I’m approaching the problem by:
Check the filesystem as normal. Copy the error so we can present it to the user later if needed.
If the filesystem check fails as it seems to do, attempt to forcibly fix the problem. If the forcible fix doesn’t seem to help, then we know there must be a real problem. I’m still waiting for the upload to complete to find out if it works. Then I’ll test if deploying the image works as well. -
Good news Everyone (Futurama reference anybody?)…
The “fix” i’m testing seems to have worked on the capture side. Will test deploy shortly, but should work as well.
-
And success.
If you’d like to test for yourself, please download the newly built inits (these will be in 1.4.5 of course).
It does appear to take longer to boot than one would expect under normal conditions, but it DOES boot. I’m going to try recapturing now that the init’s have been updated.

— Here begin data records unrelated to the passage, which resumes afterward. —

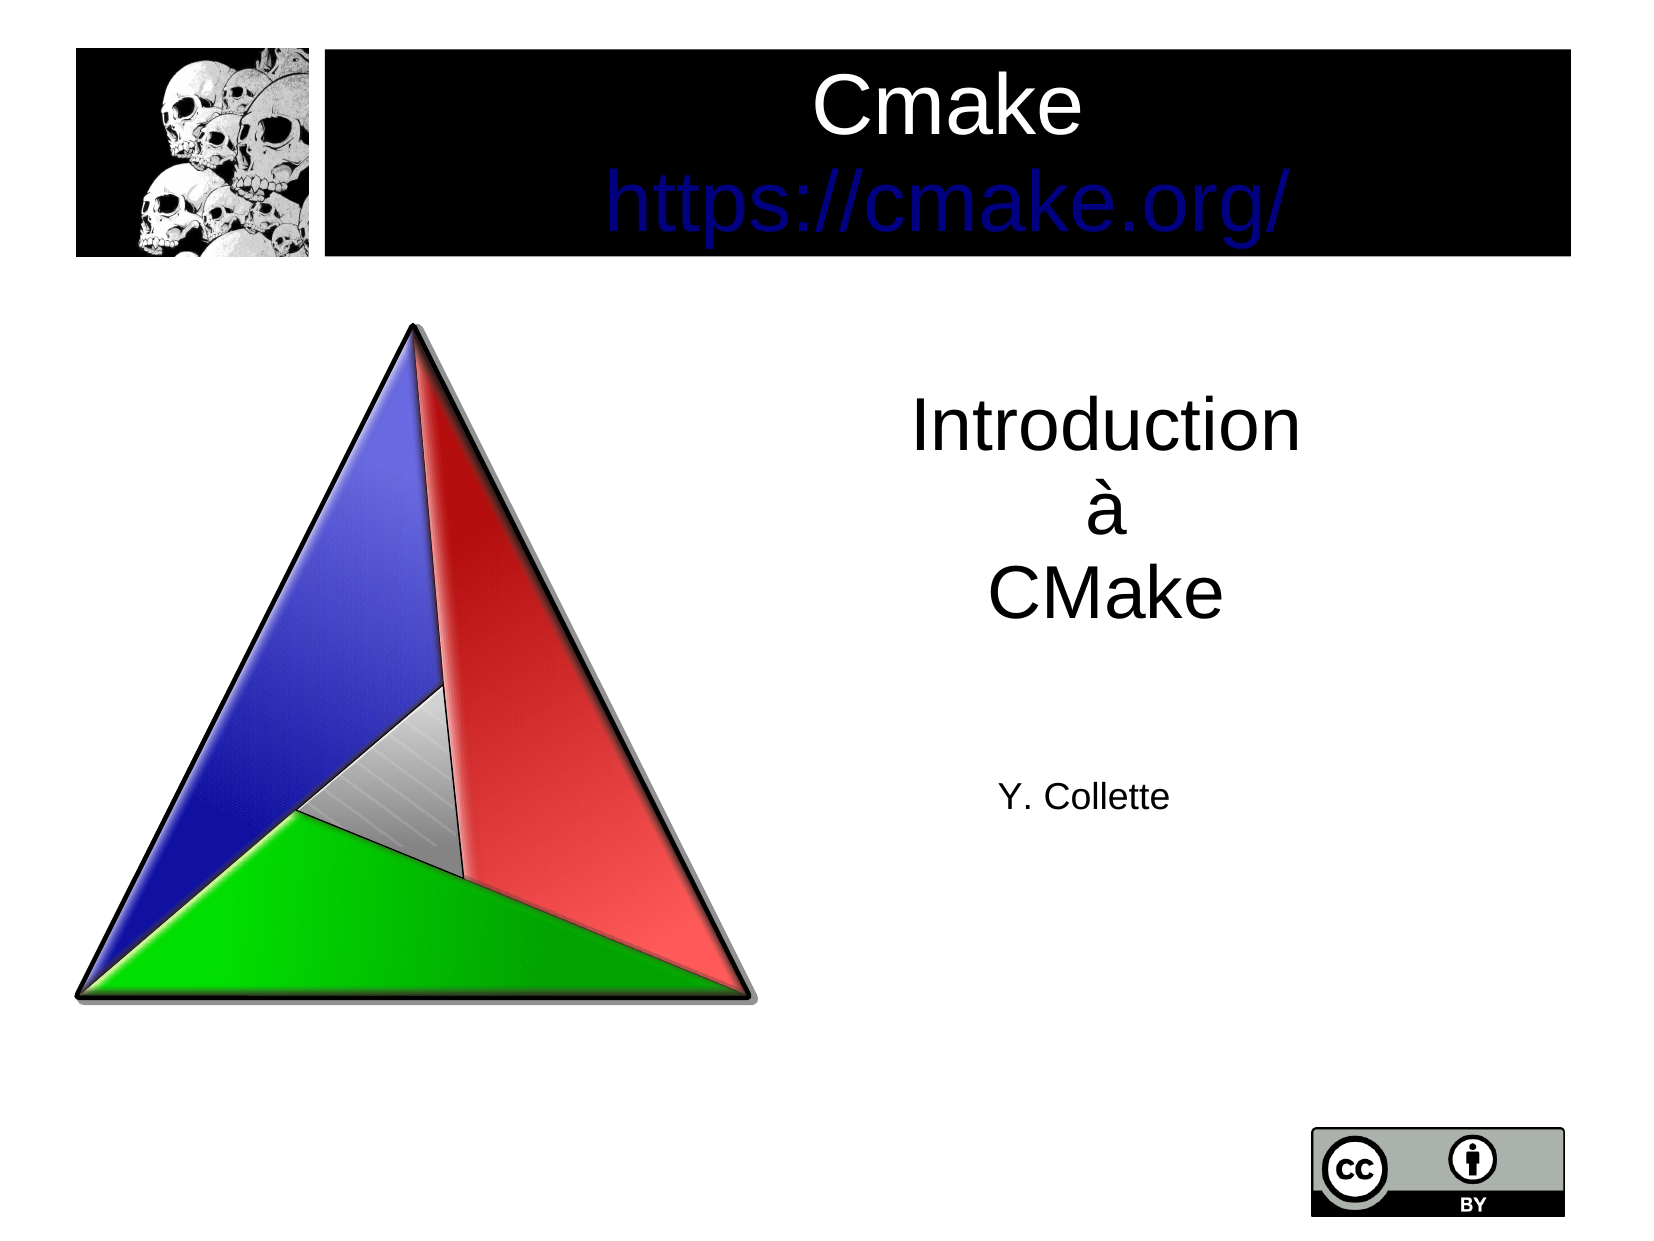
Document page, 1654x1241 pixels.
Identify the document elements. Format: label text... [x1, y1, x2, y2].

text_box Y. Collette [982, 768, 1208, 826]
text_box Introduction à CMake [862, 375, 1351, 642]
picture [76, 48, 309, 257]
title Cmake https://cmake.org/ [324, 49, 1571, 257]
picture [1311, 1127, 1565, 1217]
picture [19, 282, 788, 1051]
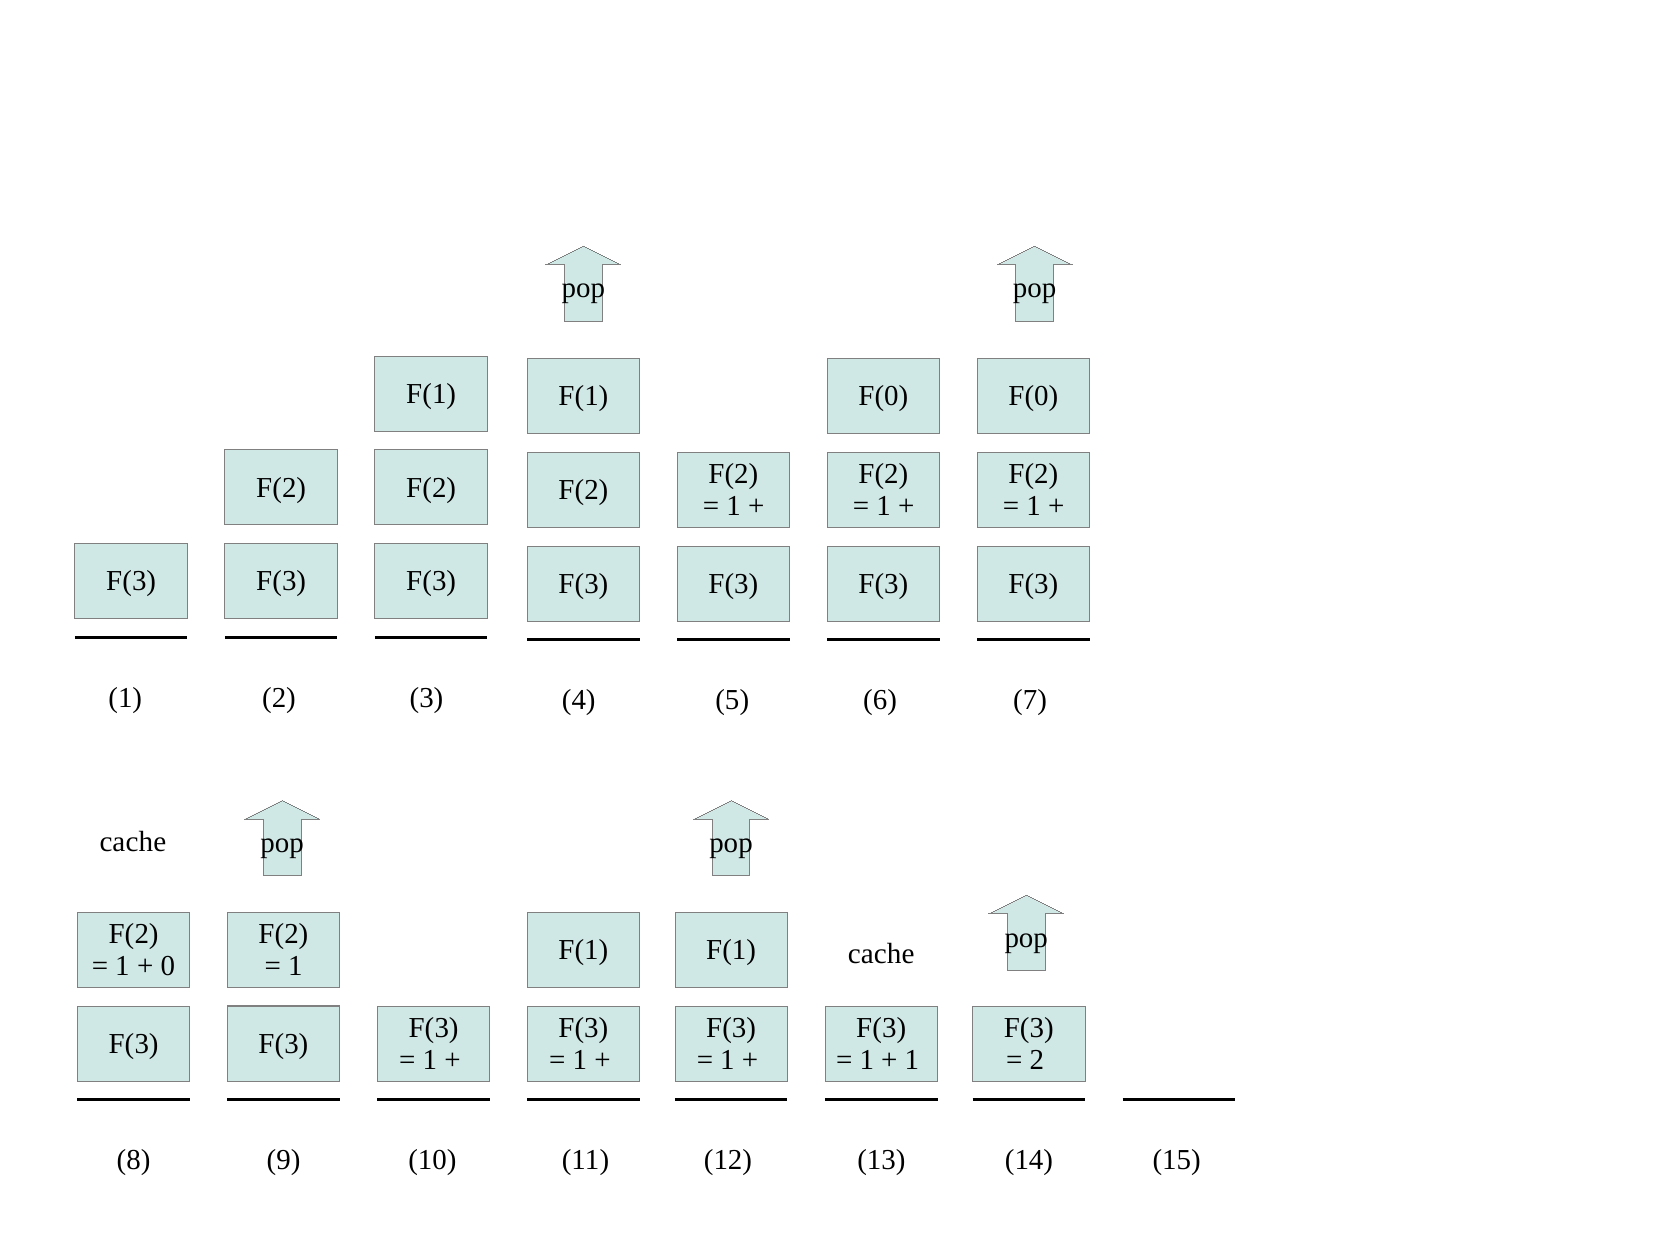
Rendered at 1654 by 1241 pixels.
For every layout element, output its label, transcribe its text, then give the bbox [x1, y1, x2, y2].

text_box F(2) [527, 452, 640, 528]
text_box F(2) = 1 + [677, 452, 790, 528]
text_box F(2) = 1 + 0 [77, 912, 190, 988]
text_box pop [293, 840, 300, 851]
text_box (12) [688, 1136, 778, 1185]
text_box pop [1016, 285, 1023, 296]
text_box F(2) = 1 + [977, 452, 1090, 528]
text_box (1) [93, 674, 158, 722]
text_box F(3) = 1 + 1 [825, 1006, 938, 1082]
text_box F(1) [527, 912, 640, 988]
text_box (4) [547, 676, 611, 725]
text_box F(0) [827, 358, 940, 434]
text_box pop [545, 246, 621, 322]
text_box pop [713, 840, 720, 851]
text_box F(3) [827, 546, 940, 622]
text_box pop [988, 895, 1064, 971]
text_box (7) [998, 676, 1063, 725]
text_box F(3) = 1 + [527, 1006, 640, 1082]
text_box pop [742, 840, 749, 851]
text_box pop [997, 246, 1073, 322]
text_box pop [565, 285, 572, 296]
text_box F(3) [74, 543, 188, 619]
text_box F(1) [675, 912, 788, 988]
text_box (10) [393, 1136, 484, 1185]
text_box F(1) [527, 358, 640, 434]
text_box (2) [247, 674, 311, 722]
text_box (11) [547, 1136, 634, 1185]
text_box pop [1008, 935, 1015, 946]
text_box F(2) = 1 + [827, 452, 940, 528]
text_box (14) [990, 1136, 1078, 1185]
text_box pop [1045, 285, 1052, 296]
text_box F(2) [224, 449, 338, 525]
text_box (6) [848, 676, 913, 725]
text_box F(3) [224, 543, 338, 619]
text_box (9) [251, 1136, 316, 1185]
text_box F(3) [227, 1006, 340, 1082]
text_box pop [264, 840, 271, 851]
text_box F(3) [977, 546, 1090, 622]
text_box cache [833, 930, 930, 978]
text_box F(3) [527, 546, 640, 622]
text_box pop [693, 800, 769, 876]
text_box (5) [700, 676, 765, 725]
text_box F(0) [977, 358, 1090, 434]
text_box (8) [101, 1136, 166, 1185]
text_box (3) [394, 674, 459, 722]
text_box F(3) [677, 546, 790, 622]
text_box pop [594, 285, 601, 296]
text_box F(2) = 1 [227, 912, 340, 988]
text_box (13) [842, 1136, 928, 1185]
text_box F(3) [77, 1006, 190, 1082]
text_box pop [1037, 935, 1044, 946]
text_box F(2) [374, 449, 488, 525]
text_box F(3) [374, 543, 488, 619]
text_box F(1) [374, 356, 488, 432]
text_box pop [244, 800, 320, 876]
text_box F(3) = 2 [972, 1006, 1086, 1082]
text_box F(3) = 1 + [377, 1006, 490, 1082]
text_box F(3) = 1 + [675, 1006, 788, 1082]
text_box cache [84, 818, 182, 866]
text_box (15) [1137, 1136, 1216, 1185]
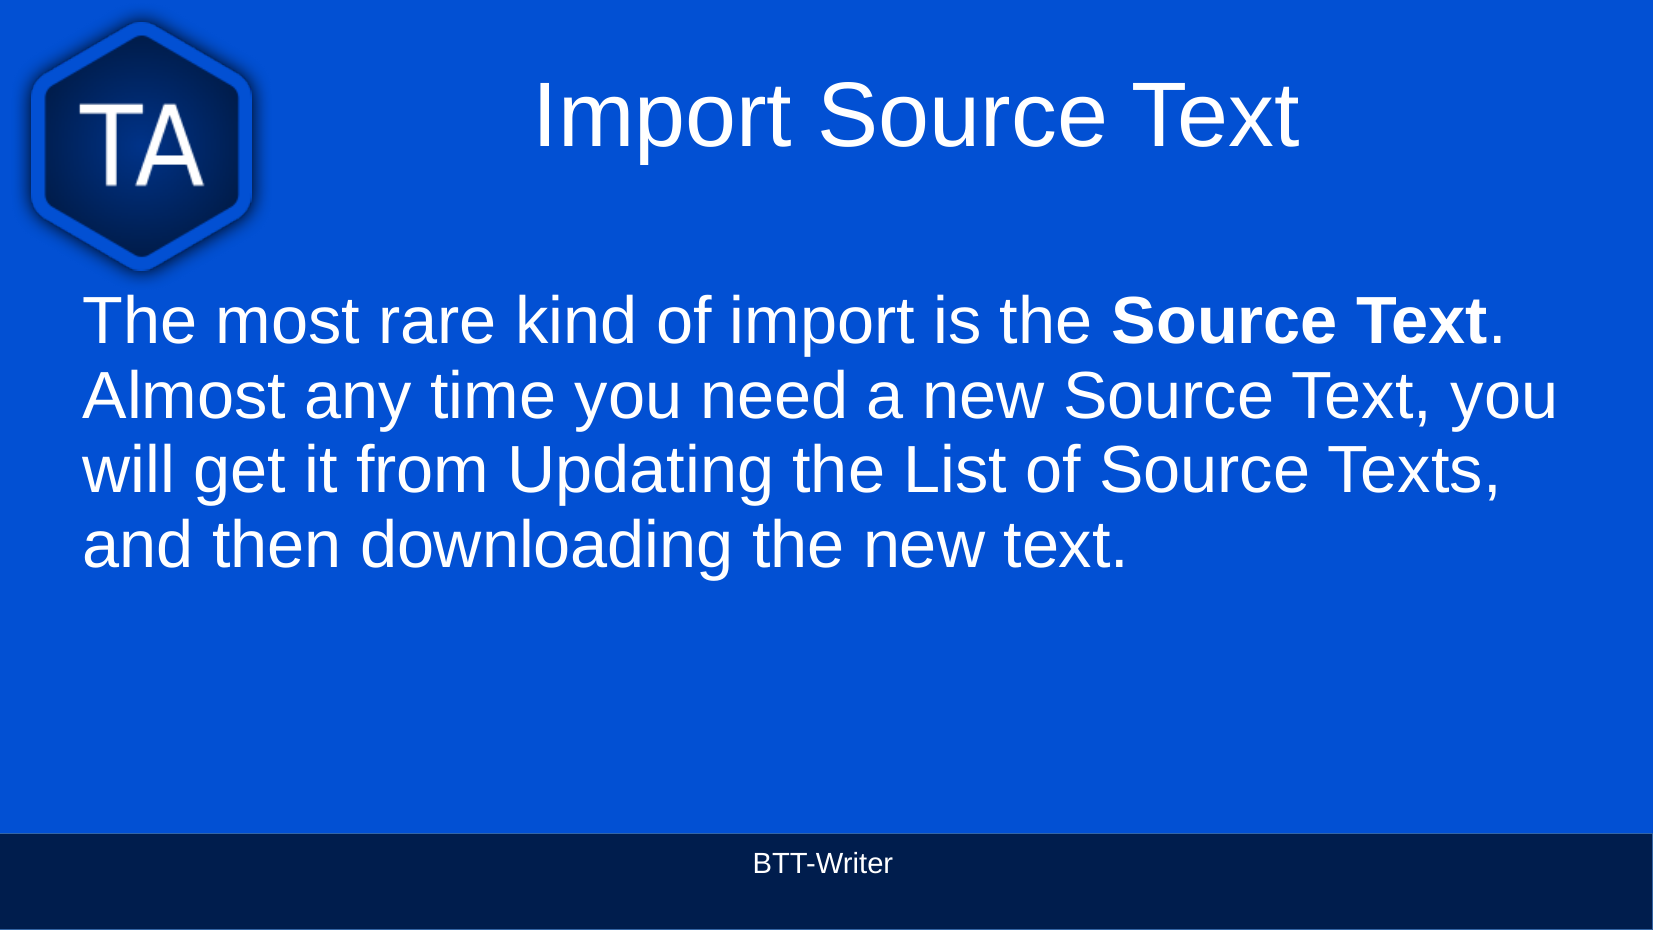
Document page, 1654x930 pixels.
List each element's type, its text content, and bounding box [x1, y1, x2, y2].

title Import Source Text [263, 37, 1571, 193]
list The most rare kind of import is the Source Text. Almost any time you need a new Source Text, you will get it from Updating the List of Source Texts, and then downloading the new text. [82, 282, 1571, 757]
picture [31, 22, 252, 271]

To test for yourself, please try:
wget -O /var/www/fog/service/ipxe/init.xz https://fogproject.org/inits/init.xz wget -O /var/www/fog/service/ipxe/init_32.xz https://fogproject.org/inits/init_32.xz
-
Thanks @Tom-Elliott, I have successfully captured and deployed Debian 9 clients both in virtual space and to real hardware. So, it looks like your fix works. I did notice some slower booting as you mentioned but that seemed to be minimized after I went through a full capture-deploy-capture sequence. Perhaps there was residual file system ambiguities that was affecting the boot times. In any event, the boot times smoothed out over time. The only slightly odd thing I did notice is sometimes the client would boot twice before the capture would actually start. I cannot reproduce this all the time. Just thought I would mention it if it makes you think of anything.
Thanks again; will this fix make it into 1.4.5?